Given text

Wishing you all the best–and I hope spring arrives for you all soon. It seems it’s been such an especially bleak and long winter.
Erika, I am so glad to hear the piece resonated with you. To be honest, it was a strange thing for me to write those words – about feeling how my work as a writer keeps me from fitting neatly into my life, but when I wrote them, I could feel how altogether true they were and I knew they had to stay. It has been a long winter – I have to say though, sometimes I love that desolation of the beach exactly that way.
Dawn, strength of voice is one of your enduring skills as a writer and a person. The addition of life experience, that self-awareness and self-knowledge that the emotional landscape of our lives develops in us breathes such warmth and character into your work. The way you find beauty in your surroundings, capture it with words, and infuse it into your pieces creates ethereal, somewhat “other-worldly” work that is at once engaging, moving, provocative, and inspiring. Beautiful piece here and I look forward to experiencing your fourth novel!

Task list
(A) Condense the paragraph of the comments that begins "Dawn, strength of voice" into a short bulleted list that keeps its main facts.
(B) Print the rows from the start of the rows through the line containing "text at (774, 315)", copying each line exactly.
These rows are unrelated to the comments.

[Dataset entries]
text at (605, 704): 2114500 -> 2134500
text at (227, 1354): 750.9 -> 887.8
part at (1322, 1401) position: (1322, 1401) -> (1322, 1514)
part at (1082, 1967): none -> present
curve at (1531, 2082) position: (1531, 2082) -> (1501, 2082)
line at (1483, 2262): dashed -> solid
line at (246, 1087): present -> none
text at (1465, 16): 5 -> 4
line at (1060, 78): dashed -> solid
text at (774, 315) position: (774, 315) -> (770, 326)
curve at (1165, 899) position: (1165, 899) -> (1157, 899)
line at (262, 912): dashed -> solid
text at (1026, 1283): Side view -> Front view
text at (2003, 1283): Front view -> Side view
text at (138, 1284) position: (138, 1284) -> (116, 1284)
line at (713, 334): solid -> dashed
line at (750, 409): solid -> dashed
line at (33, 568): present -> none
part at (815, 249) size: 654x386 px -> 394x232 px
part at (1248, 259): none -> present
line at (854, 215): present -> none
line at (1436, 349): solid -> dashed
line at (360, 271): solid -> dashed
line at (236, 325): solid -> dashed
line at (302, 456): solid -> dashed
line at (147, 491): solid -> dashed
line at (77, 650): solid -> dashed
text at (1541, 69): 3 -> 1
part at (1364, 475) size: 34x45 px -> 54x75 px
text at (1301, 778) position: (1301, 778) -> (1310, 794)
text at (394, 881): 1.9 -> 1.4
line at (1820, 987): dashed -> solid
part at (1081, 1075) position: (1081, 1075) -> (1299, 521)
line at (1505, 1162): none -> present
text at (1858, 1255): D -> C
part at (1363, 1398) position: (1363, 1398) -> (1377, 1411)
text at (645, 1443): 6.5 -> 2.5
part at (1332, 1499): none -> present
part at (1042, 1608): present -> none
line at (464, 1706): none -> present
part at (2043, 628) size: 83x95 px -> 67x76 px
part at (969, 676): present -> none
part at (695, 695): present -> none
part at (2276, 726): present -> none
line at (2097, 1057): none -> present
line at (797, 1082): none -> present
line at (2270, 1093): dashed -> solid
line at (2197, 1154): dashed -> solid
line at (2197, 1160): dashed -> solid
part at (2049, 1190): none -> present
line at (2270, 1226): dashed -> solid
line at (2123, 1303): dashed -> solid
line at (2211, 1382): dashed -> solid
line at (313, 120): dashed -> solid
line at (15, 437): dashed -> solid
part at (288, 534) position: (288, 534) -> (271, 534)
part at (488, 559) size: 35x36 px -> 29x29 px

Expected responses
(A)
- Dawn, strength of voice is one of your enduring skills as a writer and a person.
- Life experience and the self-awareness and self-knowledge it builds bring warmth and character to your work.
- You find beauty in your surroundings, capture it in words, and put it into pieces that feel ethereal and "other-worldly."
- That work is engaging, moving, provocative, and inspiring.
- This piece is beautiful, and I look forward to your fourth novel.

(B)
text at (605, 704): 2114500 -> 2134500
text at (227, 1354): 750.9 -> 887.8
part at (1322, 1401) position: (1322, 1401) -> (1322, 1514)
part at (1082, 1967): none -> present
curve at (1531, 2082) position: (1531, 2082) -> (1501, 2082)
line at (1483, 2262): dashed -> solid
line at (246, 1087): present -> none
text at (1465, 16): 5 -> 4
line at (1060, 78): dashed -> solid
text at (774, 315) position: (774, 315) -> (770, 326)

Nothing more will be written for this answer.